The only measure that is intended to deal with these inequalities in any way is the introduction of this so-called expert advisory group. The DfE devotes a whole two lines to explaining what this advisory group actually is, saying:

“An expert advisory group made up of a wide representation from across the sector is being established to consider these issues.”

Considering this group will be put together by the DfE, I highly doubt that it will be focussed on making these exams as fair as possible for the poorest in society, who are going to schools most deprived of funds.

All of this means that for many working class students, they will receive grades which are unfairly lower than others. This will lead to many of them not getting into the universities they have applied to and then having to deal with the anxiety of the clearing process and possibly the devastation that will come with not getting a place at all at university. GCSE students will also have the same anxieties with trying to get into colleges and sixth forms.

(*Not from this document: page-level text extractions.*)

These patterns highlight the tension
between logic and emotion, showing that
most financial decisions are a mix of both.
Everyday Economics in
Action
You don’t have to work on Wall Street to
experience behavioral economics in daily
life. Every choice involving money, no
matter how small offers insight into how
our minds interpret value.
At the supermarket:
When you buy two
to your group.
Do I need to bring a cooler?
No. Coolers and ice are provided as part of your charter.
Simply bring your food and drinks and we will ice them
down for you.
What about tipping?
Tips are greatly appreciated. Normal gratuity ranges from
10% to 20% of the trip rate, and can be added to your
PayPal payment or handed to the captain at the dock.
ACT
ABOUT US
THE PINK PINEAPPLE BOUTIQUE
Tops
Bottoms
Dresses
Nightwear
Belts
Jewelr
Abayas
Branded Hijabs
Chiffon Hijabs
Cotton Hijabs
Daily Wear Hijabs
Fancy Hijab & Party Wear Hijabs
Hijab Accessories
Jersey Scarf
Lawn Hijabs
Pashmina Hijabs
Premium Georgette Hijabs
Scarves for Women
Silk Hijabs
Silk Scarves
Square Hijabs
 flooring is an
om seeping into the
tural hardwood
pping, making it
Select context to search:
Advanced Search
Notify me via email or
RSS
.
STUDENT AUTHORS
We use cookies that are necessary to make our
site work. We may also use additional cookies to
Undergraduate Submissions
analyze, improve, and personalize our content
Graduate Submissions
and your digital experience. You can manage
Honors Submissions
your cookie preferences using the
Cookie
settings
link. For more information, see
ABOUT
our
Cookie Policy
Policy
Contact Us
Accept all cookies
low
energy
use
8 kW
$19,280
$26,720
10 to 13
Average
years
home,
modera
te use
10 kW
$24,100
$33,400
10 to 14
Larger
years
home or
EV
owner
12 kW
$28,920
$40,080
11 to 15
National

It is also worth noting that this guidance gives no consideration to the differences between the devolved administrations. Wales have cancelled their GCSE and A-Level exams and are using in-class assessments to award grades at the end of the year. Scotland have cancelled their National 5 and now also their Higher exams. Students from Wales and Scotland will be applying to English universities and vice-versa, so universities will have to choose from students who have taken exams and students who have had in-class assessments. This is undoubtedly going to deny many students the chance to go to university based on which type of exams they have done.

We, as students, have dealt with a considerable amount of anxiety and stress this year: many young people have suffered bereavement due to the pandemic and its atrocious management by the government; we have had months off school, unable to see friends and access the usual mental health support available at schools. And now we have to deal with the stress of taking exams when we have had much less teaching time than normal and have been trying to learn in the middle of the second wave of the Covid pandemic.

The only fair way of resolving the whole exam saga is to cancel them and use teacher-assessed grades. The NEU has rightly taken the position that exams should not go ahead and responded to the government’s announcements by saying:

“What Government should be putting in place is a robust system of nationally moderated centre-assessed grades, rather than relying solely on exams at all costs.”

This is the only way to avoid all the inequalities mentioned above and give all students a fair chance of getting into colleges and universities, not just students at private schools. It will also avoid worsening the mental health of so many young people who are already struggling to deal with the stress and grief caused by the pandemic, as well as the usual stress caused by the exam factory education system.